Rob Dewey, senior chaplain at the nonprofit Coastal Crisis Chaplaincy, says he previously worked for a Billy Graham chaplain organization for two years in the late 1970s, and he respects the work they do in communities that do not have a local chaplain program. The problem in the Charleston area, he says, is that Dewey’s organization already has 19 volunteers and two full-time chaplains who are trained to handle local crises, and the BGRRT has “self-deployed” against local officials’ wishes on at least one occasion.
The conflict between the two organizations dates back to 2007, when Dewey says the BGRRT showed up in Charleston uninvited following the Sofa Super Store fire that claimed the lives of nine firefighters. He says he spoke with leaders from the national chaplaincy group at the time, told them the local chaplains had things under control, and pleaded with them not to go into the fire stations, but they went in anyway.
“They basically told me that it was public property and they could go where they wanted,” Dewey says. According to Dewey, BGRRT chaplains only left Charleston in 2007 after receiving a stern phone call from Mayor Joseph P. Riley Jr. Dewey says a leader with the group later promised him they would not deploy without an invitation in the future.
Shortly after the Walter Scott shooting this April, the BGRRT sent two chaplains to North Charleston “to assess the situation” following an invitation from the S.C. Fraternal Order of Police, according to Erik Ogren, a spokesman for the Charlotte-based Billy Graham Evangelistic Association. (The SCFOP has not yet confirmed that it invited the chaplaincy.)
Dewey caught wind of the BGRRT’s plans before they came to town and wrote to city officials on April 9 that the group was “NOT helpful” in 2007.
Johnson, who called the BGRRT “a polarizing group” in an email, says the mayor also did not want the group’s services. “Franklin Graham’s group would have been another story for the national media to latch onto,” Johnson says. “This would have done nothing to help heal North Charleston.”
In the end, the Billy Graham chaplains left town shortly after they arrived, after first paying a visit to City Hall and speaking with Dewey and the mayor.
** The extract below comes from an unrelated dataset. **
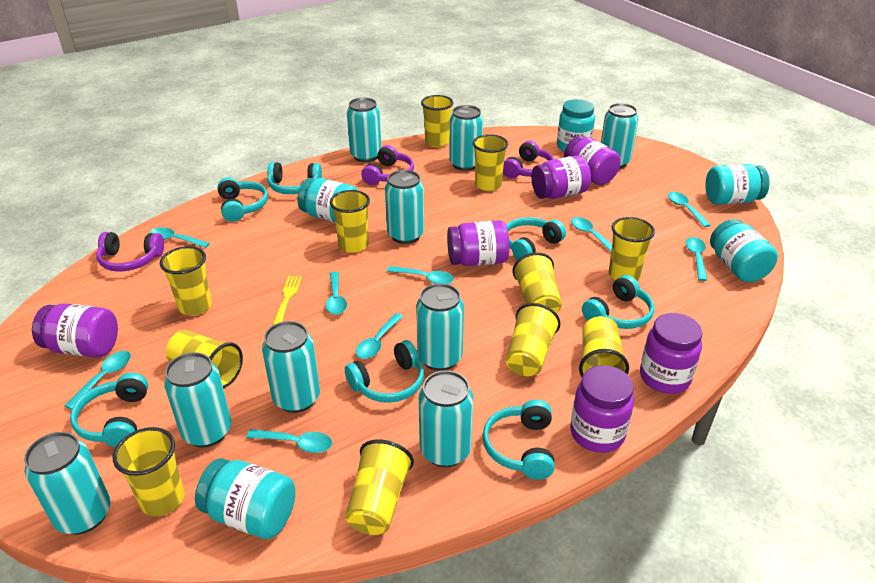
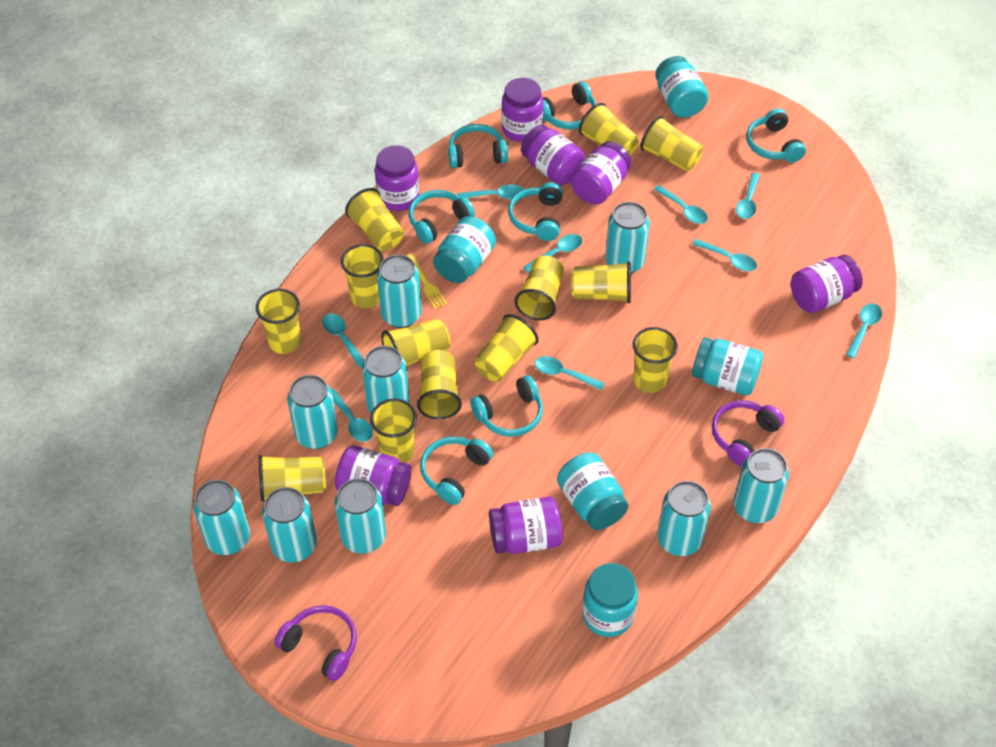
purple headphones: [96,232,164,272] [361,145,414,185] [503,141,554,178] = 3 -> [274,605,357,681] [712,400,784,467] = 2
purple jar: [32,303,118,358] [447,220,510,266] [531,155,591,199] [564,136,620,185] [570,365,634,453] [640,313,703,394] = 6 -> [335,446,411,506] [375,145,419,211] [489,497,563,554] [501,78,543,142] [521,125,585,185] [571,141,631,205] [791,255,863,313] = 7
yellow cup: [113,427,184,516] [160,246,212,316] [166,330,243,388] [330,190,370,253] [345,439,414,535] [421,95,454,147] [473,134,508,191] [506,303,561,376] [512,252,562,314] [579,316,629,377] [609,217,655,281] = 11 -> [256,289,301,354] [259,455,326,502] [341,244,384,308] [345,188,404,251] [370,398,417,463] [381,319,451,366] [417,350,462,419] [474,314,539,381] [515,256,564,320] [571,261,631,303] [579,103,639,156] [633,327,678,393] [640,116,703,171] = 13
But even before their arrival, Dewey says Summey tried to tell the group to stay away.
“Mayor Summey got a hold of the phone, and at that point he’d been pushed too far on a lot of different things, and he said he didn’t want any outside groups representing anybody coming in here, that we had who we needed — not just from the chaplains, but the radicals on one side or the radicals on the other side,” Dewey says. “That’s one of the things that I think really helped keep things calm.”